* **Prompt**
Please output the full listing, character for character.

* **Data**
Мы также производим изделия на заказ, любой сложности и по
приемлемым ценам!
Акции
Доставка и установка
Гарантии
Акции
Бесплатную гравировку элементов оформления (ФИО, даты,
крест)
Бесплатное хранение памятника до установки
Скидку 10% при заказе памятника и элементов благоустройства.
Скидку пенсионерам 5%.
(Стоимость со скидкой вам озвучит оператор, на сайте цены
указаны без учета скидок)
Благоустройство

* **Solution for this problem**
Мы также производим изделия на заказ, любой сложности и по
приемлемым ценам!
Акции
Доставка и установка
Гарантии
Акции
Бесплатную гравировку элементов оформления (ФИО, даты,
крест)
Бесплатное хранение памятника до установки
Скидку 10% при заказе памятника и элементов благоустройства.
Скидку пенсионерам 5%.
(Стоимость со скидкой вам озвучит оператор, на сайте цены
указаны без учета скидок)
Благоустройство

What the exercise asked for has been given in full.